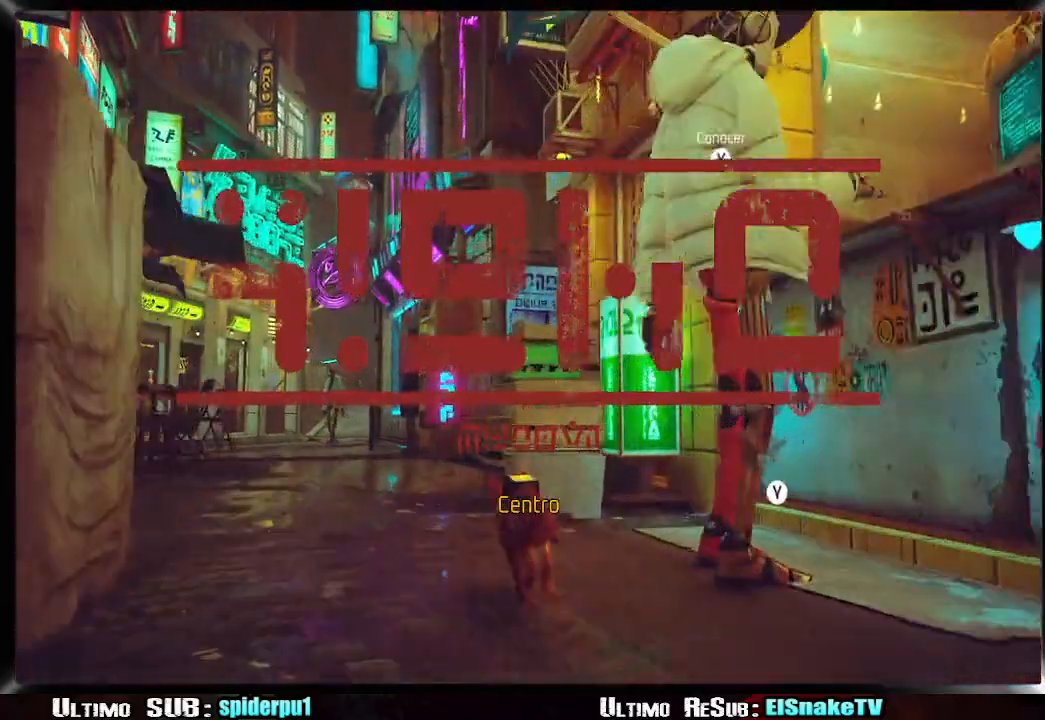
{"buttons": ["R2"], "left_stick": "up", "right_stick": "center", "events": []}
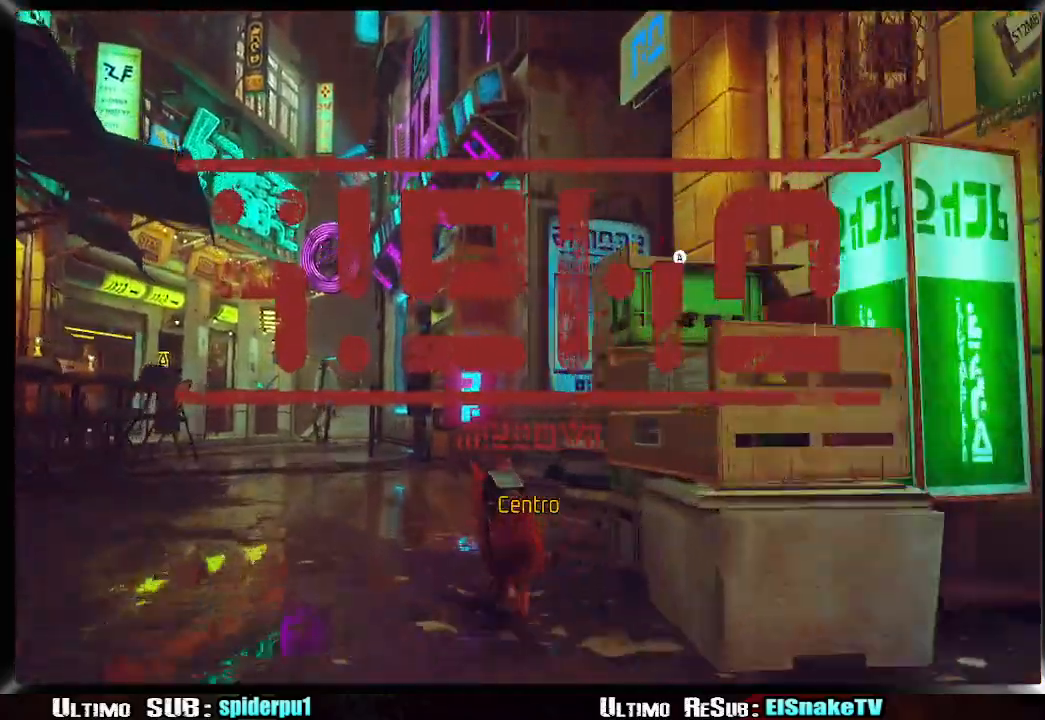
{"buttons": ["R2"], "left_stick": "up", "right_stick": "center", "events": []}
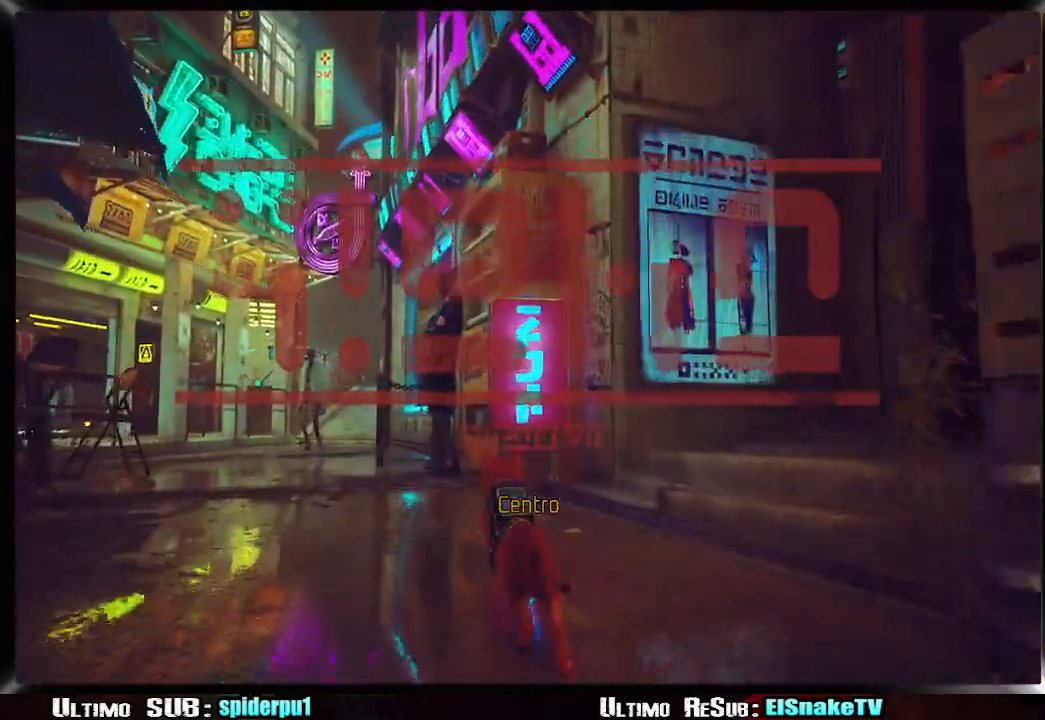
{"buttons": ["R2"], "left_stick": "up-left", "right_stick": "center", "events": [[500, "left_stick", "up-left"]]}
┄┄┄┄┄┄
What the task requires =>
All of the material is to be reproduced verbatim, pictures excluded.

Written response =>
{"buttons": ["R2"], "left_stick": "up", "right_stick": "center", "events": []}
{"buttons": ["R2"], "left_stick": "up", "right_stick": "center", "events": []}
{"buttons": ["R2"], "left_stick": "up-left", "right_stick": "center", "events": [[500, "left_stick", "up-left"]]}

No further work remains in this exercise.